I encourage people to use as much maternity leave as they can in order to spend as much time as possible with their babies, to give their bodies time to recuperate, to compensate for the sleep deprivation that will inevitably follow, to allow for breastfeeding which is easier and more efficient than pumping, and to just allow time to focus on the baby and not have to try and switch gears back into work mode.
If you're in thesis-writing stage, work is likely to stop, but in this stage you might be more able to take the time you want with your baby, and then, in time, shift back into work mode with child care. Of course at any point where there are classes or timetables — whether you are a student or a professor — you lose some of the flexibility to spend more time at home, and flexibility is like gold for moms with professional careers.
I wish you and your husband the best!
Biologically speaking, we know earliest is best. In the sciences, how easy the whole process will be totally depends on the advisor and your relationship with the advisor.
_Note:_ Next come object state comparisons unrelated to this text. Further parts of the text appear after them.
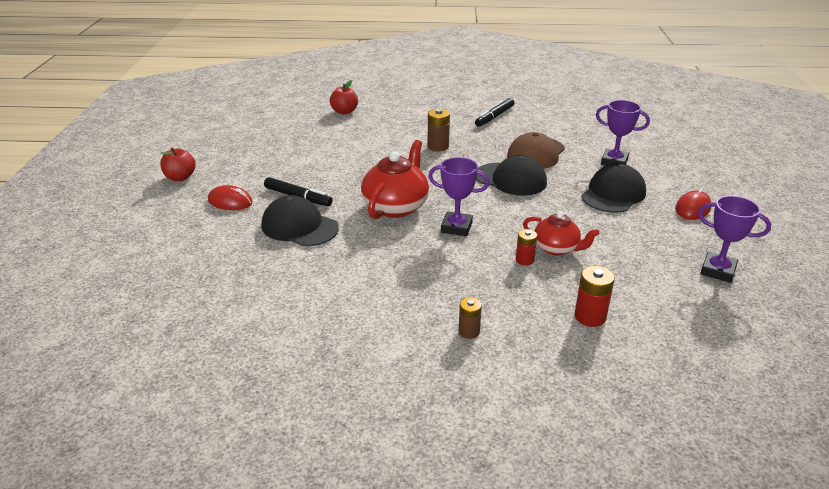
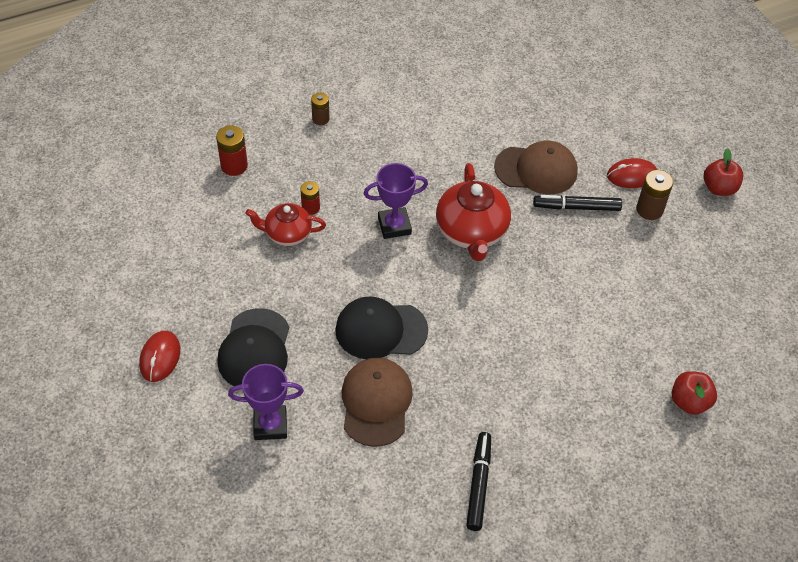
camera: 150 degrees right, 20 degrees up
(299, 227) = (536, 170): black cap -> brown cap
(438, 146) = (504, 365): brown battery -> brown battery (649, 209)
(718, 271) = (130, 262): purple trophy -> none

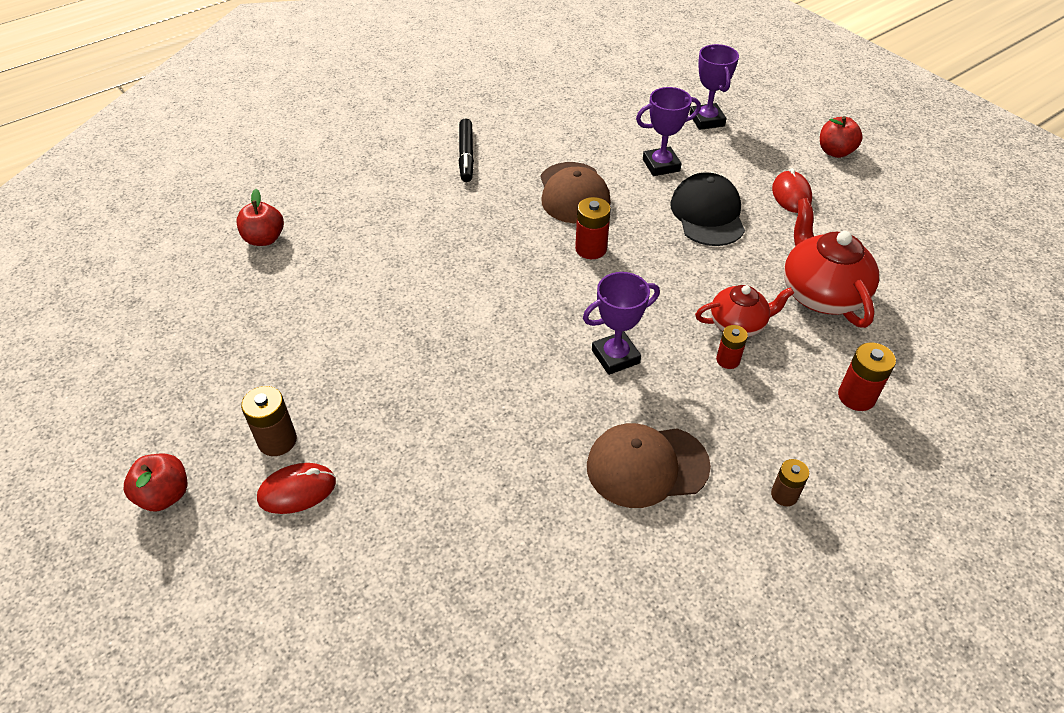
camera: 170 degrees right, 5 degrees down
(74, 408) = (835, 152): none -> red apple
(184, 489) = (706, 120): none -> purple trophy
(381, 330) = (591, 249): black cap -> red battery
(471, 232) = (517, 366): red teapot -> red teapot (821, 293)
(536, 170) = (441, 472): brown cap -> brown cap (647, 466)
(576, 207) = (381, 425): black marker -> none

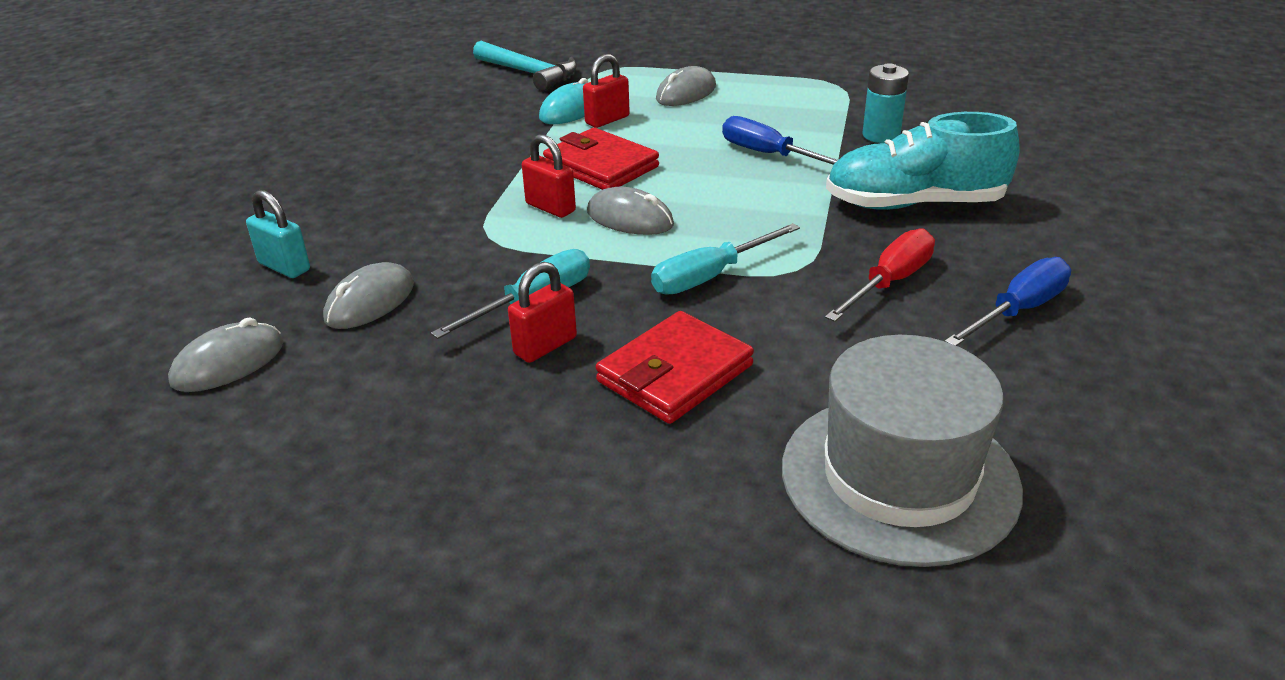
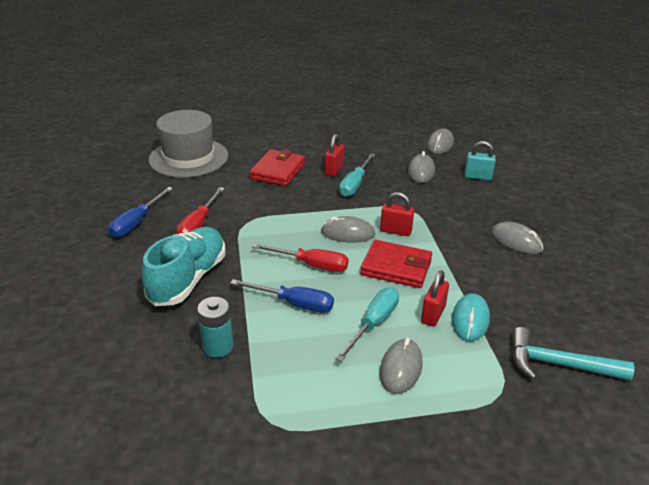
camera: 155 degrees right, 0 degrees up
(396, 164) = (516, 241): none -> grey mouse
(710, 276) = (286, 210): turquoise screwdriver -> turquoise screwdriver (374, 323)
(719, 189) = (311, 265): none -> red screwdriver
(914, 204) = (188, 279): turquoise shoe -> turquoise shoe turned 45 degrees counterclockwise

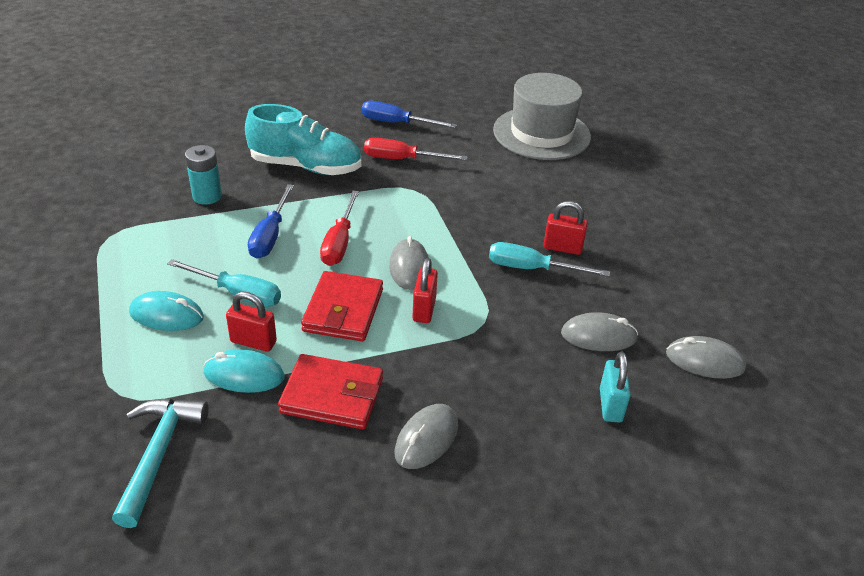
camera: 80 degrees right, 5 degrees up
(278, 171) = (539, 201): red wallet -> red wallet (332, 396)
(401, 368) = (166, 315): grey mouse -> turquoise mouse

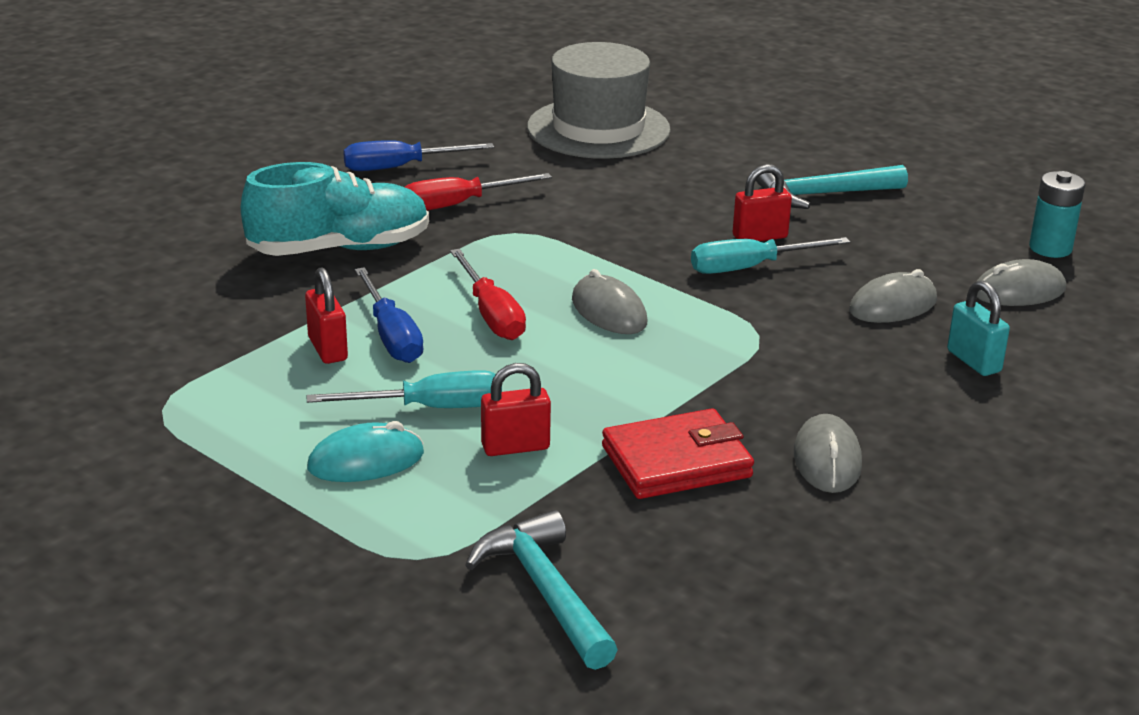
camera: 30 degrees left, 10 degrees down
(207, 196) = (244, 322): turquoise battery -> turquoise battery (1050, 248)
(244, 375) = (547, 481): turquoise mouse -> none
(343, 310) = (584, 379): red wallet -> none
(424, 309) = (677, 346): red padlock -> red padlock (327, 349)
(639, 231) = (823, 195): none -> turquoise hammer

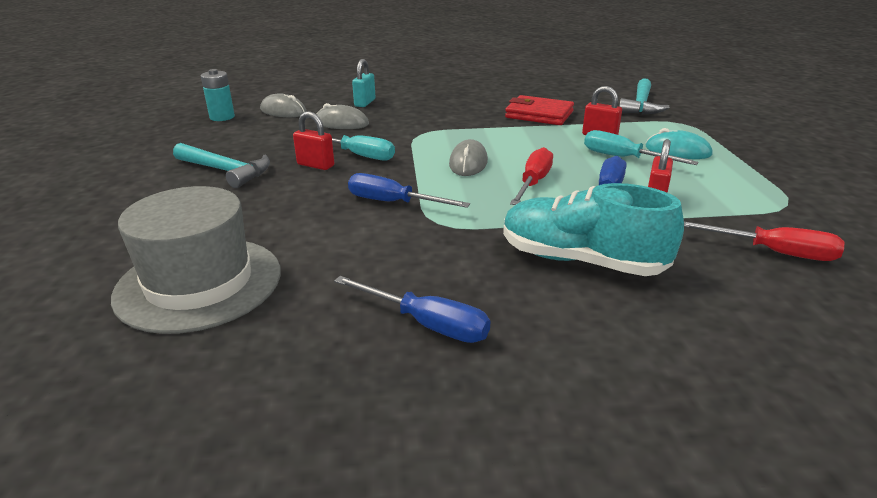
camera: 135 degrees left, 0 degrees up
(458, 205) = (440, 260): red screwdriver -> red screwdriver (773, 252)
(591, 232) = (393, 202): none -> blue screwdriver
(827, 460) = (483, 100): grey mouse -> none

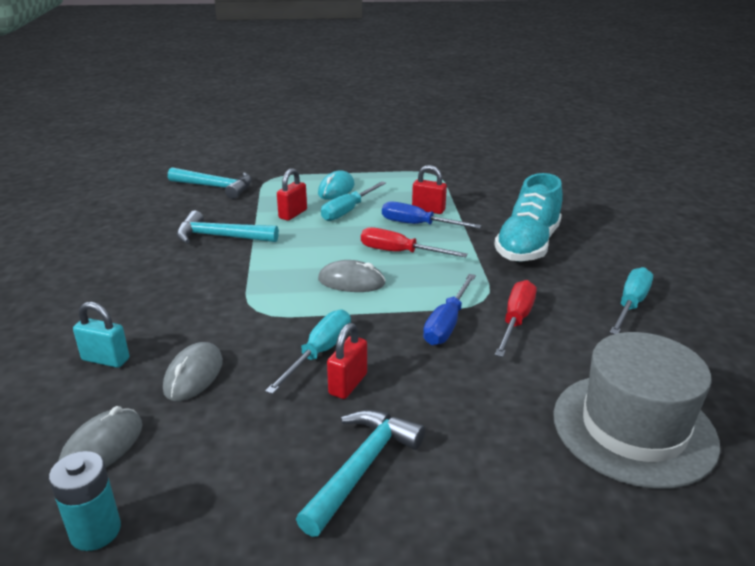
camera: 90 degrees left, 0 degrees up
(427, 324) = (630, 304): blue screwdriver -> turquoise screwdriver
(539, 115) = (221, 236): red wallet -> turquoise hammer
(773, 252) = (498, 189): red screwdriver -> red screwdriver (516, 320)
Most people will have a very good idea of how the advisor will react to a student having a baby. Or maybe I should say that you will likely know if it is not a good idea to get pregnant in your current lab. In some cases it will be best to wait until the next stage in your career. If you are not sure, then I strongly encourage you to have the conversation with your advisor.
Assuming that you have chosen an advisor who would allow some time off and some schedule flexibility for having children, then I would try to be as strategic as possible. It is very difficult to predict how long a project and publication will take to complete (it is potentially even more difficult to time a pregnancy), but to the best of one's ability, it is best to aim for having a child near a natural transition time such as a paper submission.
In terms of the time an infant requires, I found the challenge was not so much the time spent caring for the child (infants can sleep a lot), but the mental energy required to remember all sorts of details like bottles, pumping, diapering schedule, keeping the diaper bag stocked, etc. Prior to having children, I could devote much more of that "organizational" energy to designing and carrying out experiments. The lack of uninterrupted sleep can affect ones' ability to concentrate too, making organizational energy all that much more valuable.
I found that trying to work experiments around the baby's feeding schedule or a pumping schedule took quite a bit of planning, but can be done. It requires creative planning, and it helps to have a strong support system. You might be surprised — having to keep a tight schedule might make you more productive and efficient.
Your work schedule will likely change. Unless you can find non-conventional, flexible childcare, your childcare hours will be approximately 7:30 to 5:30. It is very difficult to fit some types of lab work into that schedule. I have chosen research projects based in part on the hours that I knew I could spend in the lab.
One other note: there are reports that the number of DNA changes in the child's genome relative to the parents' genomes is largely dependent on the age of the father. This is attributed to the male making sperm throughout his lifetime (as opposed to the female being born with all the eggs she'll produce) and so the older the dad, the more risk that additional mutations have cropped up that will be incorporated into the sperm. It seems that dad's clocks are ticking too.